Soft Hair - Lying Has To Stop

Wenn sich zwei gestandene Musiker zu einer Band zusammenschließen, stellt sich zwangsläufig die Frage: Wer wird sich durchsetzen? Im Fall von Soft Hair gibt es darauf keine Antwort, weil die beiden Struwwelpeter eine geradezu symbiotische Beziehung zueinander haben. Da haben wir zum einen Sam Dust, ehemaliges Mitglied der Dance-Punk-Band Late of the Pier, der Solo als LA Priest hyperaktiven Pop macht. Und zum anderen den Neuseeländer Connan Mockasin, der sich dem Psychedelic-Pop verschrieben hat. Wenn diese beiden in Schlaghosen durch das Video zu "Lying Has To Stop" taumeln, wirken sie wie bei der Geburt getrennte Zwillinge. Musikalisch zelebrieren Soft Hair in "Lying Has To Stop" modulierte Gitarren, ihre gegensätzlichen Stimmen und andersartigen Sound. Auf Gelaber stehen sie allerdings gar nicht: "You'll find there's never any time for babes and wine. You lie, you’ll never change and say bye, bye."

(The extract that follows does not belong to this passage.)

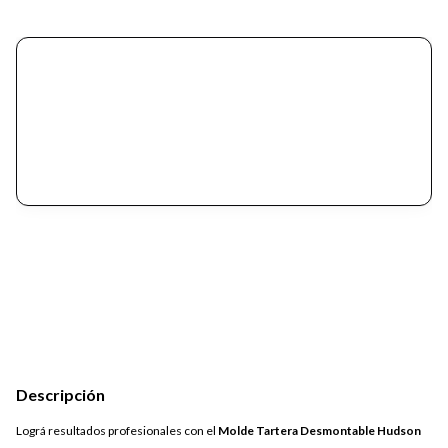
Descripción
Lográ resultados profesionales con el
Molde Tartera Desmontable Hudson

Talisco – Stay (Before The Picture Fades)

Mit "Your Wish" gelang dem französischen Musiker Jérôme Amandi unter seinem Künstlernamen Talisco 2014 der große Wurf - nicht zuletzt wegen des großartigen Intros des Songs. Taliscos Sound erinnert an seine Landsleute Woodkid und Phoenix, trägt aber trotzdem Amandis unverwechselbare Handschrift. Das soll auf seinem neuen Album "Capitol Vision", das im Januar 2017 erscheinen wird, sogar noch deutlicher werden: Der Sänger hat angekündigt, dass die Songs darauf zum großen Teil autobiographisch sind. "Stay" ist der zweite Vorgeschmack auf "Capitol Vision" und macht genau da weiter, wo Talisco 2014 aufgehört hat: ein treibender Indie-Beat mit Woohoo-Chor im Hintergrund, eine fröhliche Akustikgitarre und Amandis leicht angeraute Stimme, die zutraulich "I’ll be there for love" singt. Passend zum Bleibenwollen-Thema verabschieden sich im Video Liebespaare solange voneinander, bis einer durchdreht.

Naked Feen – Havana

Fast jedem Jahrzehnt werden in einschlägigen Diskotheken Partys und rauschende Trash-Nächte gewidmet. Aber was ist eigentlich mit den Nuller-Jahren? Deren große Stärke war zweifelsohne geradliniger Alternative-Rock, den man auch heute wieder gut gebrauchen könnte zwischen all den Synthies. Und erfreulicherweise bringen uns Naked Feen genau diesen Sound wieder zurück! 2013 waren die Vier "Münchens Band des Jahres", jetzt erscheint nach zwei vielversprechenden EPs ihr Debütalbum "Heart Already Packed". Auf selbigen ist auch der Song "Havana" zu finden, der ein wenig nach The Strokes zu ihren "Is This It"-Zeiten klingt. Während andere Künstler auf Biegen und Brechen versuchen, die Musik neu zu erfinden, machen Naked Feen einfach guten, alten Rock - so nackig wie der Bandname es vermuten lässt.